Anneau qui brillait doucement sous les rayons de lune alors qu'ils entraient dans la chambre. Elle avait été soigneusement nettoyée et préparée par la sœur aînée d'Ameera et de Satya et Luna avait été heureuse d'y entrer dans l'après-midi, à leur arrivée. Alex n'en avait pas encore franchi le seuil et il retrouva avec plaisir l'atmosphère toute particulière qui y régnait, avec les décors peints sur les murs et le plafond, les tapis moelleux sur le sol et les meubles de bois sombre joliment ouvragés.

Myriam s'était endormie durant leur promenade et Luna la coucha dans le petit lit préparé par Ameera. D'ici quelques mois, quand Luna ne l'allaiterait plus, elle dormirait dans la chambre voisine. Don Felipe avait déjà envisagé de la faire aménager et décorer pour la petite fille.
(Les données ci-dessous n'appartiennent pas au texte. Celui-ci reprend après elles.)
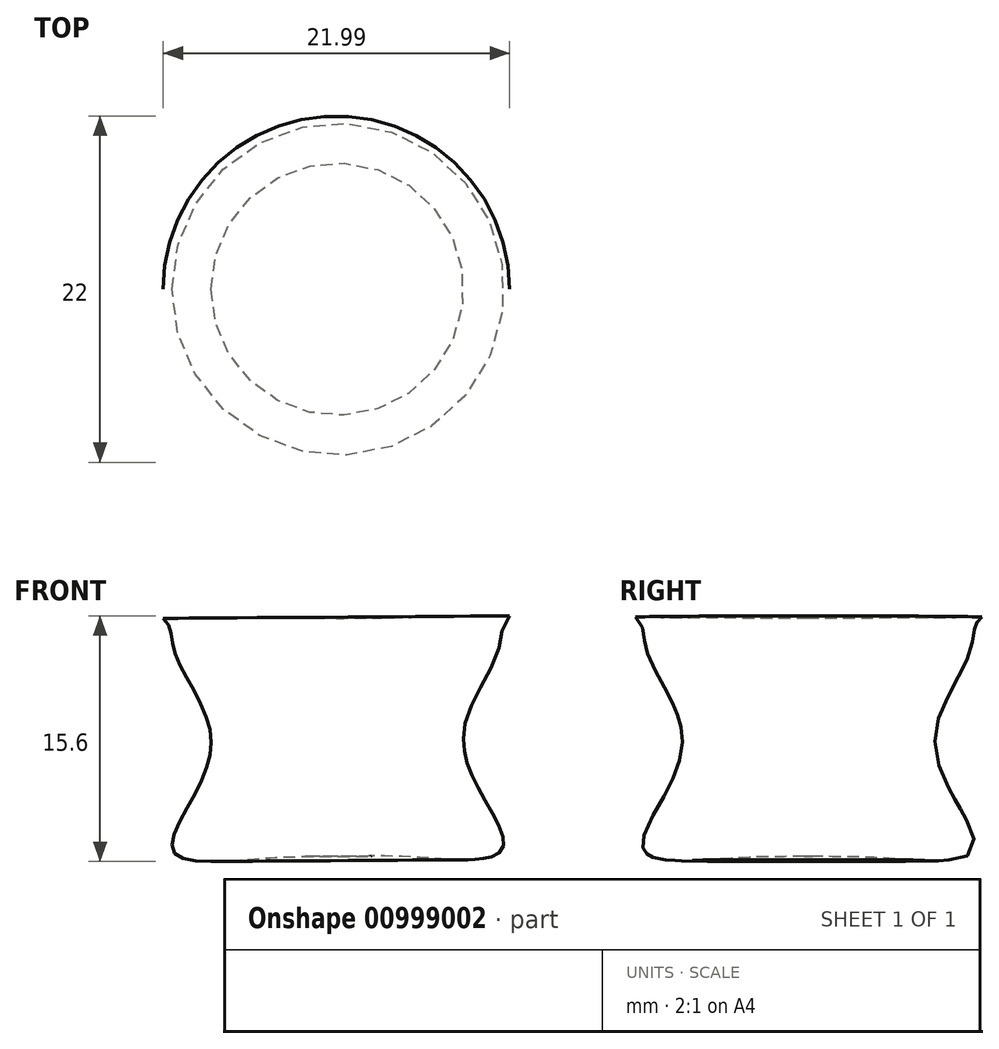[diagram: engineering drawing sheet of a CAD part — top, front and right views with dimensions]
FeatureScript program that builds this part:
annotation { "Feature Type Name" : "Feature", "Feature Type Description" : "" }
export const myFeature = defineFeature(function(context is Context, id is Id, definition is map)
    precondition{}
    {
        {
            var Q0;
            Q0=qCreatedBy(makeId("Front.planeOp"),FACE);
            var sketch = newSketch(context, id + "F0", { "sketchPlane" : qUnion([Q0])});
            skFitSpline(sketch, "E0", {"points": [v(-41.84, 42.68) * mm, v(-41.14, 40.66) * mm, v(-39, 36.12) * mm, v(-39.67, 31.83) * mm, v(-41.15, 27.81) * mm, v(-35.93, 27.42) * mm, v(-30.74, 27.55) * mm], "startDerivative": vector(15.63, -11.87) * mm, "endDerivative": vector(38.93, 0) * mm});
            skLineSegment(sketch, "E1", {"start": v(-41.84, 42.68) * mm, "end": v(-30.84, 42.68) * mm});
            skLineSegment(sketch, "E2", {"start": v(-30.84, 42.68) * mm, "end": v(-30.74, 27.55) * mm});
            skSolve(sketch);
        }
        {
            var Q0;
            Q0 = qSketchRegion(id + "F0", true);
            var Q1;
            Q1=sQuery(id+"F0.wireOp",EDGE,"E2");
            revolve(context, id + "F1", {"surfaceOperationType" : NewSurfaceOperationType.NEW, "entities" : qUnion([Q0]), "axis" : qUnion([Q1]), "revolveType" : RevolveType.FULL});
        }
    });
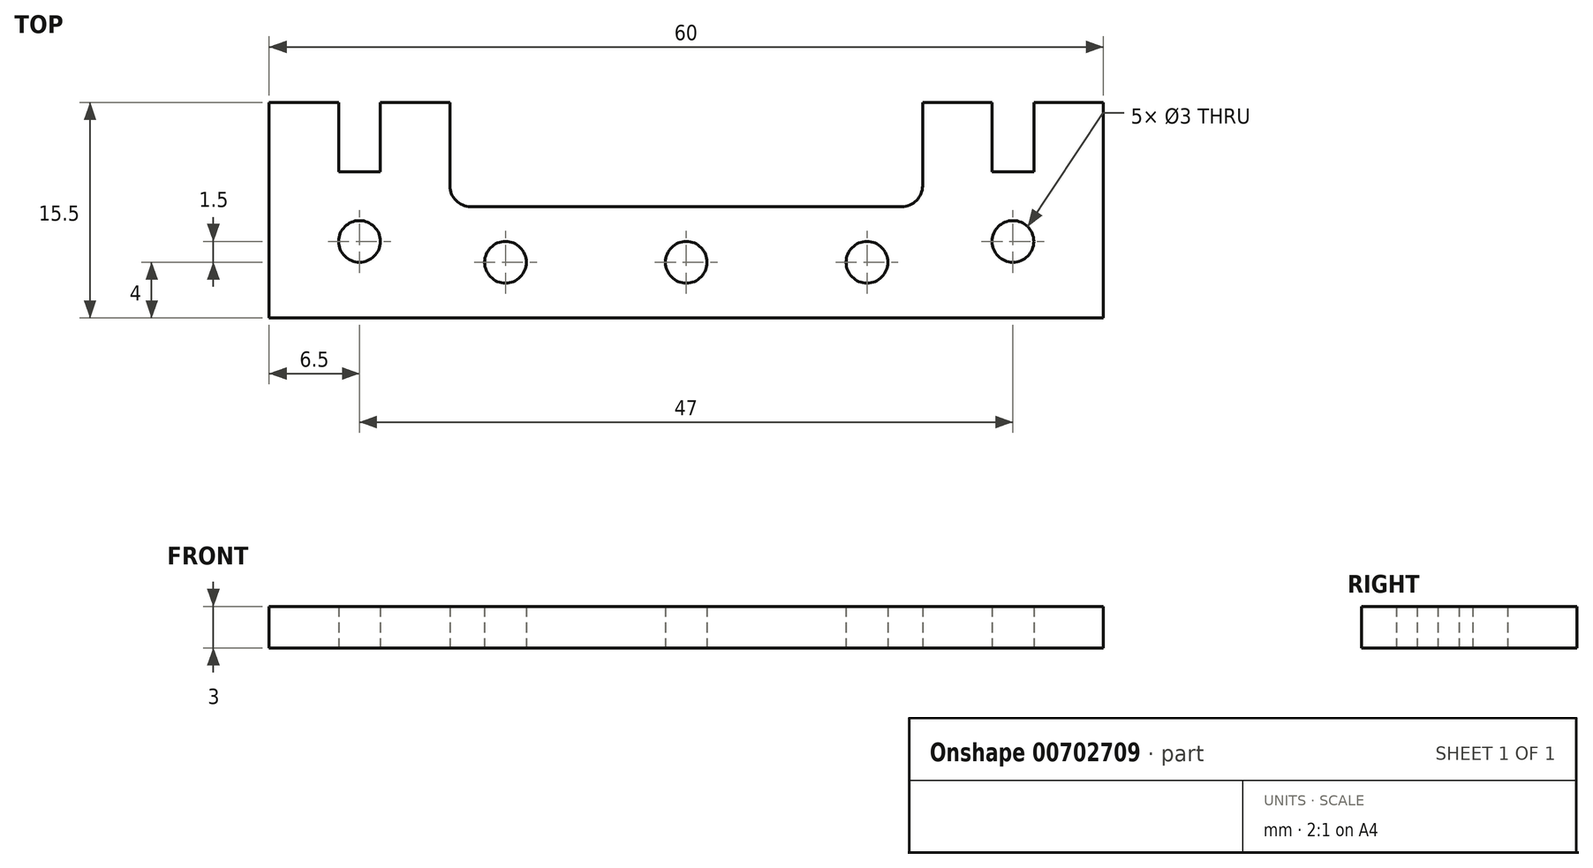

Ce fut Alex qui referma la moustiquaire autour du lit de sa fille et il demeura un instant auprès d'elle.

- Je ne me lasse pas de la regarder dormir, fit-il doucement alors que Luna passait son bras autour de sa taille. C'est un spectacle tellement apaisant et réconfortant !

- Je pensais souvent à vous, quand nous étions à Calcutta, soupira Luna. Mais je crois que le moment où mes pensées étaient les plus vives, les plus intenses, comme si j'avais voulu qu'elles vous parviennent, c'était à cette heure. Quand je couchais Myriam après son dernier repas. La regarder m'apaisait aussi et m'encourageait à vivre cette attente avec confiance.

Alex sourit et eut un dernier long regard pour sa fille, avant de se tourner vers Luna et de la prendre dans ses bras.

**

Ils étaient étendus, nus, face à face, dans le grand lit bas de la chambre colorée. Avec tendresse, Alex caressait le visage de Luna du bout de ses doigts, dessinant l'arc de ses sourcils, la pointe de son nez, l'arrondi de sa joue. Et ses lèvres ourlées qu'il prit d'un long baiser.

- Alex... soupira-t-elle.

- Oui, mon aimée ? demanda-t-il dans un souffle.

- Je suis heureuse que nous soyons ensemble, pour cette première nuit ici, à la maison.

- Moi aussi, dit-il en souriant. Je suis heureux de revenir à Lucknow avec vous, que nous nous retrouvions ici. Cette chambre... Votre chambre est si belle. J'en ai longtemps gardé le souvenir, de ma visite alors que vous étiez encore enfant et moi adolescent. Et plus encore, ces derniers temps, de notre première nuit... Vous étiez si belle, si désirable, mon amour... Je vous aimais tant déjà ! Et plus encore maintenant...

- Moi aussi, je vous aime si fort... lui murmura-t-elle en retour.

Il n'ajouta rien et la fixa un long moment, tout en laissant ses mains descendre sur sa poitrine, son ventre, ses cuisses. Son premier frisson fut comme un signal. Alex fit basculer Luna sur lui et lui souffla :

- Aimez-moi, ma douce, comme vous le voulez...

Et Luna profita, encore une fois, de cette merveilleuse liberté qu'il lui offrait.